◆ SUPPLIED TEXT:
This development shows promise for electronics and sophisticated heads-up displays.

The technique originally developed by Rice University in 2008, was based on the switching properties of silicon oxide, which was reported in the online journal Nature Communications.

The Rice team led by chemist James Tour and physicist Douglas Natelson is making highly transparent, non volatile resistive memory devices based on the revelation that silicon oxide itself can be a switch.

A voltage run across a thin sheet of silicon oxide strips oxygen atoms away from a channel 5 nanometres wide, turning it into conductive metallic silicon. With lower voltages, the channel can then be broken and repaired repeatedly, over thousands of cycles.

That channel can be read as a "1" or a "0," which is a switch, the basic unit of computer memories.

At 5 nm, the technolgy shows promise to extend Moore's Law, which predicted computer circuitry will double in power every two years. Current state-of-the-art electronics are made with 22 nm circuits.

The research details memories that are 95 percent transparent, made of silicon oxide and crossbar graphene terminals on flexible plastic.

"The Rice lab is making its devices with a working yield of about 80 percent, "which is pretty good for a non-industrial lab," Tour says. "When you get these ideas into industries' hands, they really sharpen it up from there."

◆ TASKS TO CARRY OUT:
(1) List every proper name that appears in the passage above on transparent silicon oxide memory. Give each name once, and treat a shortened form as the same name.
(2) Using the passage above on transparent silicon oxide memory, answer these questions:
(a) In what year was the technique first developed?
(b) How wide is the channel that loses its oxygen atoms when a voltage is applied?
(c) What working yield does the Rice lab get with its devices?

◆ DATA LISTING:
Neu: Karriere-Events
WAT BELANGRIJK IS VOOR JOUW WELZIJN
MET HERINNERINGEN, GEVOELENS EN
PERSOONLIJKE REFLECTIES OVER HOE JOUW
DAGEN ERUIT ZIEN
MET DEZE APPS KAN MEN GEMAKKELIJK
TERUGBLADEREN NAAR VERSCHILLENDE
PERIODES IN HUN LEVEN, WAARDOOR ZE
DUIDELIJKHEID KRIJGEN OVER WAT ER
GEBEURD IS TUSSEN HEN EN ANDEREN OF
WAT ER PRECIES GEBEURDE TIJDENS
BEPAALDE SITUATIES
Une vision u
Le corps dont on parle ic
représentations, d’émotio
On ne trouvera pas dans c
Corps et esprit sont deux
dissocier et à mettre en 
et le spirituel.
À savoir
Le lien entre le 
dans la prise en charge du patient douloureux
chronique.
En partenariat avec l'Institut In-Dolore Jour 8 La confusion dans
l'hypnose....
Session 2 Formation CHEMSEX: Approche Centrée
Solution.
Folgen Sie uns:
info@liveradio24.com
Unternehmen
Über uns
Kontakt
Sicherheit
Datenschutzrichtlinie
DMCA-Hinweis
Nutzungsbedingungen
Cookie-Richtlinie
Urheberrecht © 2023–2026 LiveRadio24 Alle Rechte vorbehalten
==
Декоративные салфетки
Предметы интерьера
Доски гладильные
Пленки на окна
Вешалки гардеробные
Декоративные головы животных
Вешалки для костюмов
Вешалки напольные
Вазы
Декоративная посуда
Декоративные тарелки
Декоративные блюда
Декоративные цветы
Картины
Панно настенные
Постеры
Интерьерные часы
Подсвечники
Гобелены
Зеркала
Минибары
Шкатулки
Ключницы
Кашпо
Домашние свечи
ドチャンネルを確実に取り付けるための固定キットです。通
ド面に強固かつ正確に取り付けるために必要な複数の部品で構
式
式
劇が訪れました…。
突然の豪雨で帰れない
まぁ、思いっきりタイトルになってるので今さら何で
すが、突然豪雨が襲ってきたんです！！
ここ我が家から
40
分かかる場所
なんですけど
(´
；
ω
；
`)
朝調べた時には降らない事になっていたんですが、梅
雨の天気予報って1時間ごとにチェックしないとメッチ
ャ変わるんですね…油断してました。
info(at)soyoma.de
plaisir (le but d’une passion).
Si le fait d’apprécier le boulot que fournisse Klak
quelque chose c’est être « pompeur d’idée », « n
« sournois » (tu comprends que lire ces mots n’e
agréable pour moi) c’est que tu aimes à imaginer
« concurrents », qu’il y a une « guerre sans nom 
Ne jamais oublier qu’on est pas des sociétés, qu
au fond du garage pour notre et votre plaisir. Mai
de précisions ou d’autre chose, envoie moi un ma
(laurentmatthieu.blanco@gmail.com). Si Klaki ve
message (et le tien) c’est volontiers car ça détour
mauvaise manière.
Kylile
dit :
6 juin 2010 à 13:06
==
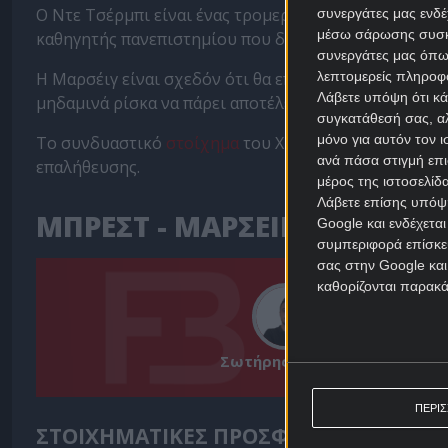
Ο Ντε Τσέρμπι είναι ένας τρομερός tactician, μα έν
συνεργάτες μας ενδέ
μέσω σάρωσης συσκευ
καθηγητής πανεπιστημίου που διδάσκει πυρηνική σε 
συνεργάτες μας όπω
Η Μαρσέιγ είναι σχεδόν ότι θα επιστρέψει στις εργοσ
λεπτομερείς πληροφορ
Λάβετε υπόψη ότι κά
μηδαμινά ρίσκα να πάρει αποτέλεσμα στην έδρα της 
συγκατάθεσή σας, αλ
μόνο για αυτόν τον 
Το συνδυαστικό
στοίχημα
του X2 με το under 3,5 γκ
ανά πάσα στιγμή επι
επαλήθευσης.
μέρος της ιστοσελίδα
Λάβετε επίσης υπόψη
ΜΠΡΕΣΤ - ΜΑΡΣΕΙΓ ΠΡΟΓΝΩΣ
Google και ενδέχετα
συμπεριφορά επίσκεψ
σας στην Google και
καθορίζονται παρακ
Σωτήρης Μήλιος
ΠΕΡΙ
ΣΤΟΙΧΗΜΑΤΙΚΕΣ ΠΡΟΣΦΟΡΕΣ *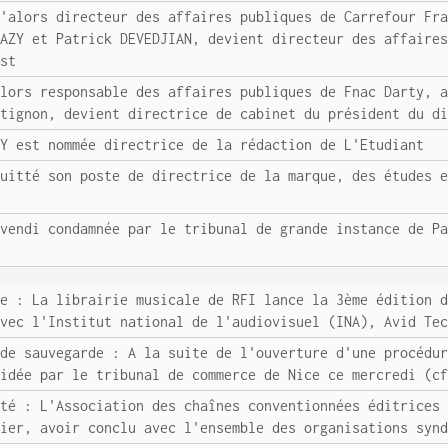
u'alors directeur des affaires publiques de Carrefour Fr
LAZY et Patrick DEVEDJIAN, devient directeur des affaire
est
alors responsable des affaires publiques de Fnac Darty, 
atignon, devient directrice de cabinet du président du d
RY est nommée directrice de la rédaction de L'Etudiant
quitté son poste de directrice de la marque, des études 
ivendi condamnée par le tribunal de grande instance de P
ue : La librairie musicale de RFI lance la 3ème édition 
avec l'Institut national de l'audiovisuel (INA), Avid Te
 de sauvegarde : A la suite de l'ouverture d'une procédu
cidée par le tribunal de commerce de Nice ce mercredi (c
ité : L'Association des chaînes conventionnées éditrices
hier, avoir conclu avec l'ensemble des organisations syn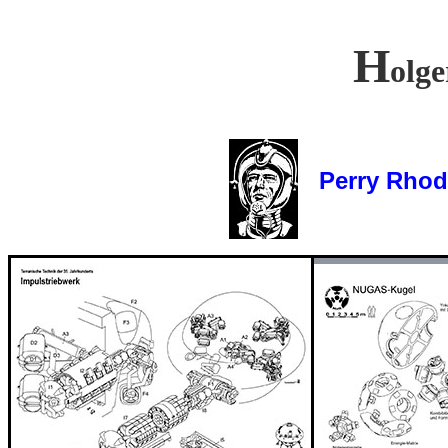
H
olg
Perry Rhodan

◆ ANSWERS TO EACH TASK:
(1)
Rice University
Nature Communications
James Tour
Douglas Natelson
Moore's Law

(2)
(a) 2008
(b) 5 nm
(c) About 80 percent